# Equation of a line/planes chapter question

1. Sep 19, 2009

### tnutty

1. The problem statement, all variables and given/known data

Find the parametric equation and symmetric equation for the line :

11) The line through (1,-1,1) and parallel to the line x + 2 = y/2 = z-3

2. Relevant equations

Parametric equation :

x = x0 - at
y = y0 - bt
z = z0 - ct

symmetric equations :

(x - xo) / a = (y - yo)/b = (z - zo) /c

3. The attempt at a solution

I just need to find a parallel vector to the line x + 2 = y/2 = z-3.
Then I could use that vector with the initial point to find the parametric equation and the
symmetric equation.

I am just not sure how to find the parallel vector. Looking at the book for answer,
I see that the parallel vector is <2,3,2>, but I can't figure out how to obtain that answer.

2. Sep 19, 2009

### HallsofIvy

Staff Emeritus
One way to convert from "symmetric form" (x- x0)/a= (y- y0)/b= (z- z0)/c to "parametric form" is to use that "common value" as your parameter. That is, (x- x0)/a= (y- y0)/b= (z- z0)/c= t so you have (x- x0)/a= t, (y- y0)/b= t, and (z-z0)/c= t. Solve those for x, y, and z to get parametric equations for the same line.

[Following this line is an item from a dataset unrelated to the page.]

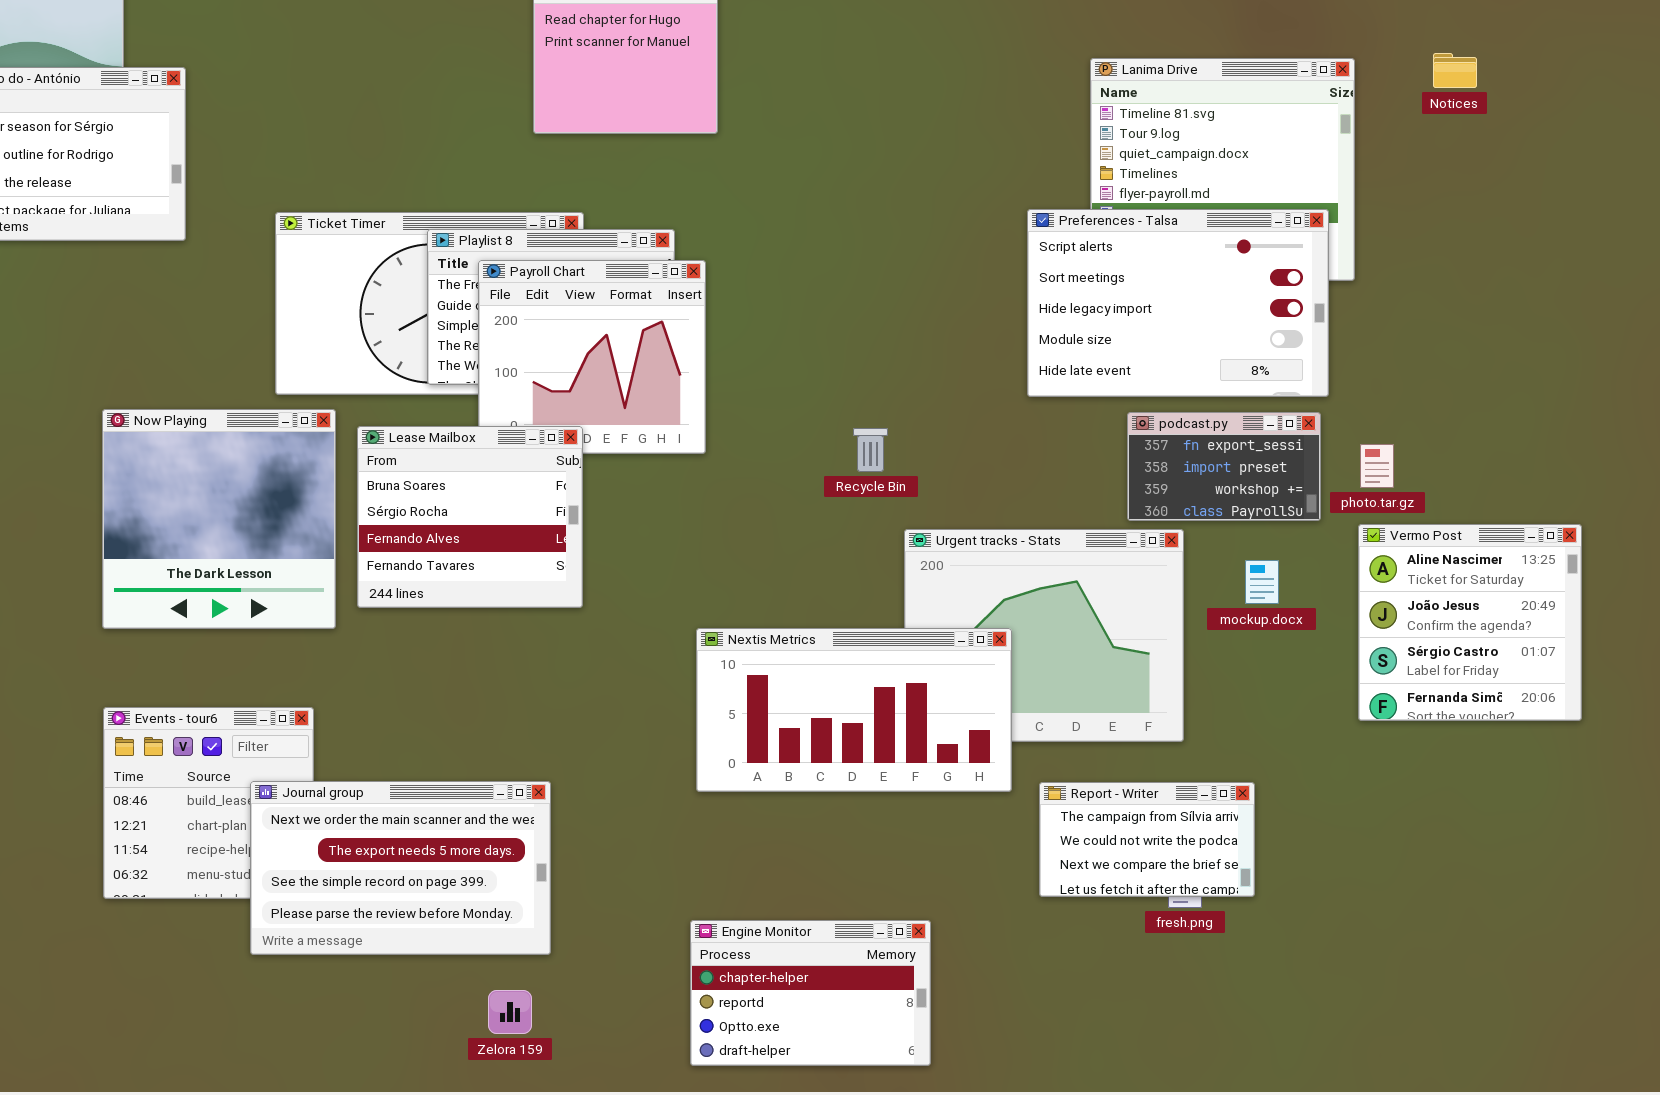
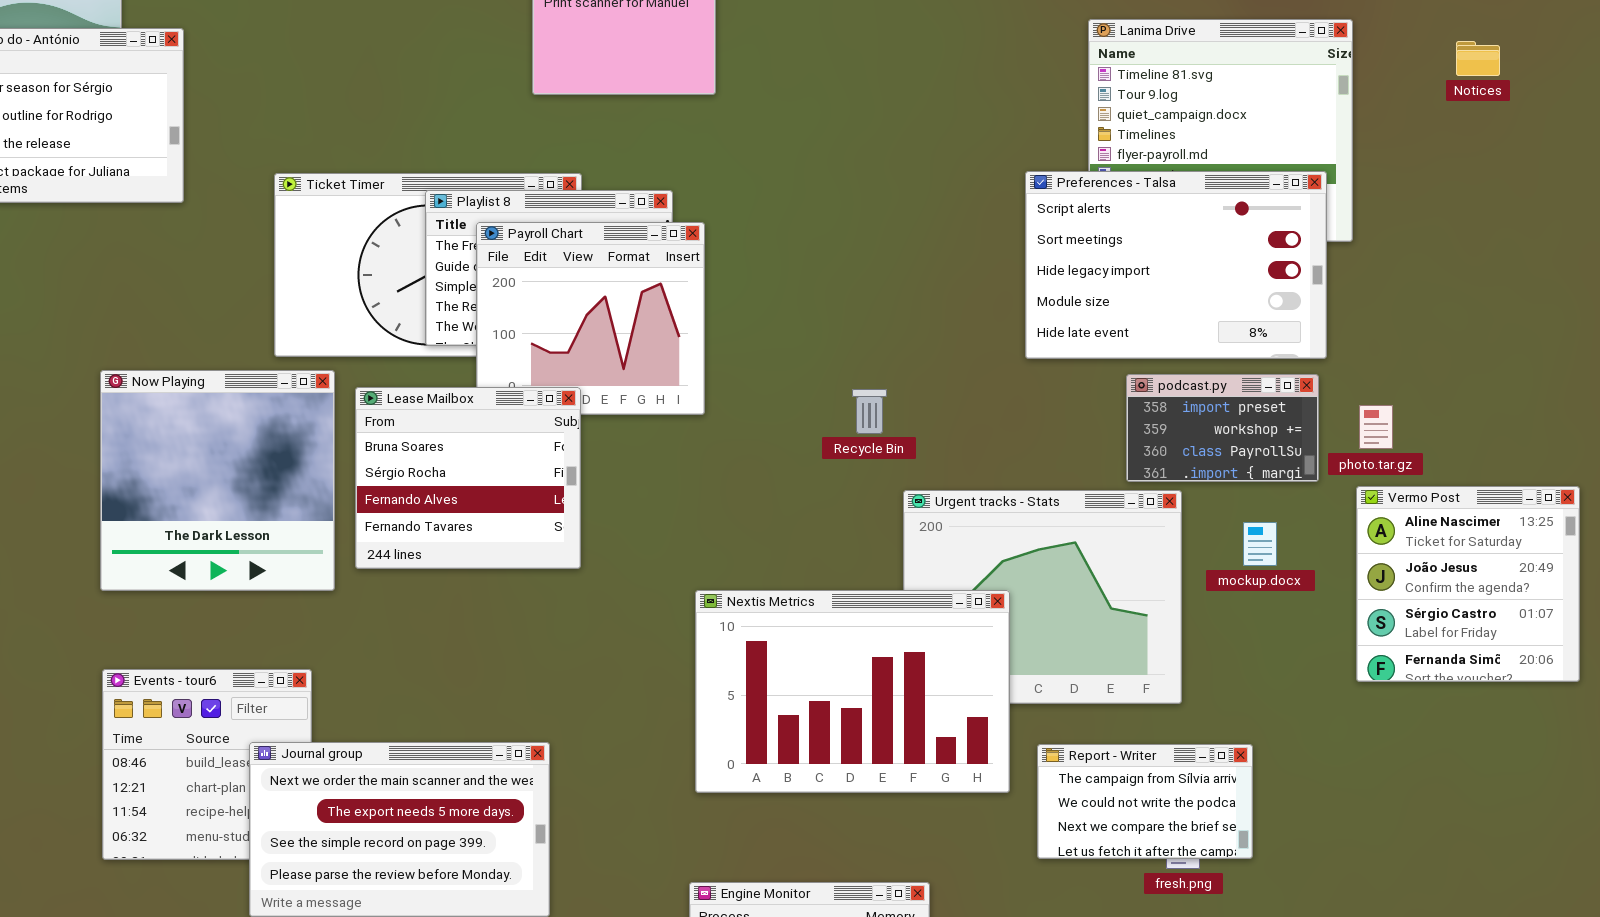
Notices: [1433,53,1477,88] -> [1456,41,1500,76], moved
podcast.py: [1127,412,1321,521] -> [1126,374,1319,482], scrolled down 1 row
Nextis Metrics: [696,628,1012,792] -> [695,590,1010,793], resized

Of course, once you have parametric equations, x= At+ x0, y= Bt+ y0, z= Ct+ z0, a vector parallel to the line is <A, B, C>.

(No, <2, 3, 2> is NOT parallel to x+ 2= y/2= z- 3. for example, on point that satisfies those is (-1, 2, 4) (I took x+2= y/2= z- 3= 1) and another is (0, 4, 5) (x+2= y/2= z- 3= 2). The vector from one of those to the other is NOT parallel to <2, 3, 2>.)

3. Sep 19, 2009

### tnutty

I though that the equation given "x + 2 = y/2 = z-3" looked like the symmetric form,
with a = b = c = 1. So <A,B,C> = <1,1,1> ?

The from that I could find the displacement vector of <1,-1,1> , <1,1,1>

Then use that vector, which must be parallel to find the answer?